According to Reich, “I ran into a Goodwill during one tour, in Augusta, Georgia—the hometown of James Brown—and bought this short blue sequin dress. The moment I put it on and sat down behind the drums that night, it’s like something clicked. From then on, we’ve been crystalizing our look, our feel. VOLK wouldn’t have become a band without Berlin. Likewise, it needed that next layer of American soil to pump blood into what was until then a partially realized dream.”
Volk’s sound amalgamates country and punk into an electrifying fusion at once grimy and flashy, attended by bright suits and thunderous amps, sparkly dresses, and sparkling drum kits. It’s a sound best summed up in one word – badass.
Encompassing 12-tracks, the album begins with “Welcome to Cashville,” introduced by the theatrical voice of Chris Banta, the man behind Romanus Records. A rolling snare, followed by a grinding, dirty guitar leads into a raw, garage-rock tune laced with lusciously filthy punk muscle. Reich’s whiskey-soaked, piercing voice imbues the lyrics with riot grrrl rasping tones.
“It was another gray day in that city of play / You know them swampies got their heads up the back way / We took our drums and guitar to a damn techno bar / Them kids these days don’t dig swing and sway.”
Entry points include “Honey Bee,” a song roiling with visceral energy stripped down to pure brawny textures. Vaguely reminiscent of the White Stripes, only grubbier and bloodier, the icing on the cake is Reich’s grimacing voice.

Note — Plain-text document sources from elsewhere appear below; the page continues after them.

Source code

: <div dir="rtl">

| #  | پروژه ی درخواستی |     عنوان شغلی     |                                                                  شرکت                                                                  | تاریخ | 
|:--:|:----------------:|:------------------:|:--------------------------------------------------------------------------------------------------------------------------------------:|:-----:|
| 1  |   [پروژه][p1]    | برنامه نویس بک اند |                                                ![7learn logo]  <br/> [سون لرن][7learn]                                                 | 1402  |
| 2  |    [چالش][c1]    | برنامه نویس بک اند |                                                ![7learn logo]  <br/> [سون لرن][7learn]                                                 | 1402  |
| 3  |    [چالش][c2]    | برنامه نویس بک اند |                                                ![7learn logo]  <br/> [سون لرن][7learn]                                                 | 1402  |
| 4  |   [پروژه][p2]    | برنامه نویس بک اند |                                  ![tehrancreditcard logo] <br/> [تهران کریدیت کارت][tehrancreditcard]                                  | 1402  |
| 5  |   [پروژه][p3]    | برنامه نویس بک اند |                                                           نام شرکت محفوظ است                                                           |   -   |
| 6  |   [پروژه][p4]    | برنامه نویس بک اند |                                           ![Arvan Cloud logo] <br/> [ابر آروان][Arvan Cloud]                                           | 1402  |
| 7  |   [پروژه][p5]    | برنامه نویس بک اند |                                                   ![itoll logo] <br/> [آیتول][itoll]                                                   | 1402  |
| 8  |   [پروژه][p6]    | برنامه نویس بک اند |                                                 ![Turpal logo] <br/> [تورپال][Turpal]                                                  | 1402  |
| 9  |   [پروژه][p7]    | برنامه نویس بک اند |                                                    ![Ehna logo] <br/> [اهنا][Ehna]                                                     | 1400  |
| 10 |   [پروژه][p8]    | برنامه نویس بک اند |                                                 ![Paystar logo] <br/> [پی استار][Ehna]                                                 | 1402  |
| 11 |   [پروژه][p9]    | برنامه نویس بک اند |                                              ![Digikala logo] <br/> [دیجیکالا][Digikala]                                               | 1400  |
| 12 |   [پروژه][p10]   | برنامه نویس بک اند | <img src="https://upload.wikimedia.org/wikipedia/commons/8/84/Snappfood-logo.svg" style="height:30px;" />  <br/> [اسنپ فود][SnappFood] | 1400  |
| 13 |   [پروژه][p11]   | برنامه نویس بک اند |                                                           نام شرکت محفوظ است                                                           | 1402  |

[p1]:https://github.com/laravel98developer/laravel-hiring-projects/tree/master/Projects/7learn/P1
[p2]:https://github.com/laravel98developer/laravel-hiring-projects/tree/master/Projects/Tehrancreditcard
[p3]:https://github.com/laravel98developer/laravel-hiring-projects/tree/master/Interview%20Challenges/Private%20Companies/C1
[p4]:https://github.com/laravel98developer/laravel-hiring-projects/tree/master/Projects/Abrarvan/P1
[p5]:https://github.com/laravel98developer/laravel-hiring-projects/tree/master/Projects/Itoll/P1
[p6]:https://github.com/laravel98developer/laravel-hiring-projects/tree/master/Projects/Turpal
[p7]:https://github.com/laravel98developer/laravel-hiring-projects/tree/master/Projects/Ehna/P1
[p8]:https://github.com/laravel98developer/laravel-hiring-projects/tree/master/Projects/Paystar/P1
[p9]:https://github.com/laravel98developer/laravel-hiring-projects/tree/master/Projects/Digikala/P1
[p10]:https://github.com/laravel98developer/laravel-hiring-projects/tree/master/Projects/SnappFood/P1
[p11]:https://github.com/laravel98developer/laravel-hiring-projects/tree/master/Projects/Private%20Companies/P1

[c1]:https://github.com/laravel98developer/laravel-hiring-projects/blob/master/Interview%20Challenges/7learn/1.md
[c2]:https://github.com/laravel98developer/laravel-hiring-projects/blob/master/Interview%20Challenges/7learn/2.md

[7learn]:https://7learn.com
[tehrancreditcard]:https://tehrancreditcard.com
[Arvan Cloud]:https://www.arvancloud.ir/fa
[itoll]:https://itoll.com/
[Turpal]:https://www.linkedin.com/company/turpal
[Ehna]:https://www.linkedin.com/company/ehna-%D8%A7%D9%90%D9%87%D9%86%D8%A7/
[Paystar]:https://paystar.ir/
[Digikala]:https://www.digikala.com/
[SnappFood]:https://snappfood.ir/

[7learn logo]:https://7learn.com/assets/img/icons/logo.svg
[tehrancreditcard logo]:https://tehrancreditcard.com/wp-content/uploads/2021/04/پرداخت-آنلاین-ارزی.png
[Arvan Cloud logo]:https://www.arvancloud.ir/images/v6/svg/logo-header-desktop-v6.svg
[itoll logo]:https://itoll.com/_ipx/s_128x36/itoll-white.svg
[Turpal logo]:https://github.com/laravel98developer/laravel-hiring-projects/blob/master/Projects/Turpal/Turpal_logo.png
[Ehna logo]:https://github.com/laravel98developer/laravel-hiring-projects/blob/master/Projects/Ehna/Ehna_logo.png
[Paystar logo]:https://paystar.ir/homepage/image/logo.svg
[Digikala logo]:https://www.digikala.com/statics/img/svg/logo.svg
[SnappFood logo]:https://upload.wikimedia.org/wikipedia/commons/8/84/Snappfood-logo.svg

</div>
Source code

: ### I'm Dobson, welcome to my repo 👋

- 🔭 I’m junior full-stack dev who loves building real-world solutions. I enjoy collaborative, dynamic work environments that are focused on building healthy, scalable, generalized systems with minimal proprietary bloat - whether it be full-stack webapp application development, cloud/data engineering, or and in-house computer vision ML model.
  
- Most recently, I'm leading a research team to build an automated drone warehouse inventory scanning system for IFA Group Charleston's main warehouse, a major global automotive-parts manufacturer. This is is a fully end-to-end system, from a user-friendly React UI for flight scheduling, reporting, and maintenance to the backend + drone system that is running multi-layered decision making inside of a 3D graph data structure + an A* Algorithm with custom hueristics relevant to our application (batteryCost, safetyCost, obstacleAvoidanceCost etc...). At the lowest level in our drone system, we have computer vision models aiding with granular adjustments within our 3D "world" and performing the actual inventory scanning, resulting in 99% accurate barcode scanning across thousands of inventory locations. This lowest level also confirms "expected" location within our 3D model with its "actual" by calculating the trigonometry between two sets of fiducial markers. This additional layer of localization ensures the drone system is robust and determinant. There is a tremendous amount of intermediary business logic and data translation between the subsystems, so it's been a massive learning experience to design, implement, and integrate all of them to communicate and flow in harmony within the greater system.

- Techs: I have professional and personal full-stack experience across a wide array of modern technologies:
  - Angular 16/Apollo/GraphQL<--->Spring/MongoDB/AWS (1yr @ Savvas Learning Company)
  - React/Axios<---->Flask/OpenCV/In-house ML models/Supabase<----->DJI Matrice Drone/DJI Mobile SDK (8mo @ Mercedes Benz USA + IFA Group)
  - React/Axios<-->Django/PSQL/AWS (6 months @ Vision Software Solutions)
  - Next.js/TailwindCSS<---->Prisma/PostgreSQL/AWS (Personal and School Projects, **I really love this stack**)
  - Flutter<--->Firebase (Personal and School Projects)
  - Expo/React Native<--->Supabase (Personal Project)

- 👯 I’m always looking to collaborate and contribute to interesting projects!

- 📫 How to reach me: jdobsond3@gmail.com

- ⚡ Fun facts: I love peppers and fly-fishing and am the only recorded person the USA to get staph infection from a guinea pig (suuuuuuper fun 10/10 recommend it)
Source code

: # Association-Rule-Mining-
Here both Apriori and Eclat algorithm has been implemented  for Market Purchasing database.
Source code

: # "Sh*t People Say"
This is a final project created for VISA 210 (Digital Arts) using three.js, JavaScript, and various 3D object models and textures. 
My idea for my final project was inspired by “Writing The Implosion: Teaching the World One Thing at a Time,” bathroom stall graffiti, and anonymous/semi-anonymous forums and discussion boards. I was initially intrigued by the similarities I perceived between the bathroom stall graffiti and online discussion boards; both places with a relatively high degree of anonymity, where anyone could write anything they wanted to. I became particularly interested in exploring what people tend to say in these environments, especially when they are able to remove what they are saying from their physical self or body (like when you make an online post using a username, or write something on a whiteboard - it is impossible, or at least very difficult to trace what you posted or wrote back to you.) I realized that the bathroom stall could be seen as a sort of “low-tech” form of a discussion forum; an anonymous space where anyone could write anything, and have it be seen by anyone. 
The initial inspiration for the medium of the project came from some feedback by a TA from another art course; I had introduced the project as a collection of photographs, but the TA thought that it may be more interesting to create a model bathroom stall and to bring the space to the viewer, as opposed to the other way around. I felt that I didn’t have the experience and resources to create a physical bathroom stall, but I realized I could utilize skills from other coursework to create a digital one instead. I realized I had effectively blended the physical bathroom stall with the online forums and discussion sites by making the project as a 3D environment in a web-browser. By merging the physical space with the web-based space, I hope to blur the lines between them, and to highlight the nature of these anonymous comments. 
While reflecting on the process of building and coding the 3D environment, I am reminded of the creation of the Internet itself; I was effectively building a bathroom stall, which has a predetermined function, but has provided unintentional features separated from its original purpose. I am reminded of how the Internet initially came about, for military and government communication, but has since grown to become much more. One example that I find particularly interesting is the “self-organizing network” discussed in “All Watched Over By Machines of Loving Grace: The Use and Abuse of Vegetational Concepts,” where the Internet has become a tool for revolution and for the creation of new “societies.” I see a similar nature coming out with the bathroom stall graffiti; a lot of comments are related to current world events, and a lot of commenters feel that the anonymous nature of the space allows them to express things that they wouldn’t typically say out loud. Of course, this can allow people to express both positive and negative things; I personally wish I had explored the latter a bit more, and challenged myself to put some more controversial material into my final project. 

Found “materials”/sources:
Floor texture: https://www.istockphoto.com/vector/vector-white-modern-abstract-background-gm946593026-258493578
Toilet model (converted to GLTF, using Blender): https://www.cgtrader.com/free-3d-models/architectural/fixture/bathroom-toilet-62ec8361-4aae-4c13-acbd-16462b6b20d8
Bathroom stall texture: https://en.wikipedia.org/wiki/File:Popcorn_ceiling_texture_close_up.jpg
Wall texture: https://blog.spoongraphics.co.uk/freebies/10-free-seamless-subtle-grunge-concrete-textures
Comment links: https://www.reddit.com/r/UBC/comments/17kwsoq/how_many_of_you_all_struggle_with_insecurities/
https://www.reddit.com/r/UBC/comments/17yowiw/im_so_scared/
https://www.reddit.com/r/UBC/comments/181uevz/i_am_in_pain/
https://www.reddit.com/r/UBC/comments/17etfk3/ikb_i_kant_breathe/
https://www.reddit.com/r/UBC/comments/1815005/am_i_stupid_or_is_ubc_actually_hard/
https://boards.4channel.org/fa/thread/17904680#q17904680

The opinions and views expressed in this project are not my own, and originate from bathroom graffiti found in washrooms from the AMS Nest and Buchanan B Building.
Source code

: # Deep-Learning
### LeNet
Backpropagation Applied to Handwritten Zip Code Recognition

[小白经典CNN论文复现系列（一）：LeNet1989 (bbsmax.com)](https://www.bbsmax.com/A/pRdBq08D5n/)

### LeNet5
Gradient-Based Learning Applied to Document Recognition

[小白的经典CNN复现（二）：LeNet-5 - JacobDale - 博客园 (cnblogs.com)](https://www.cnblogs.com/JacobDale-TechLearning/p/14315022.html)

Rough-and-ready and full of tints of raucous rockabilly savors, “Atlanta Dog” surges with bluesy colors riding a scorching rhythm of walloping, crunching drums, all crowned by Reich’s sneering femme fatale vocals.
“Snake Farm” recalls ZZ Top in their early days, pushing out growling swampy blues-rock fused with lurid punk exhibitionism. “Eagle Eye” rolls out on a dark, ominous drum shuffle as a gloating guitar imbues the harmonics with thick, barking flavors rife with dangerous momentum.
Sans a lackluster track, Cashville pumps out grand, bang-up cowpunk smothered in the yummy annihilating timbres of Eleot Reich.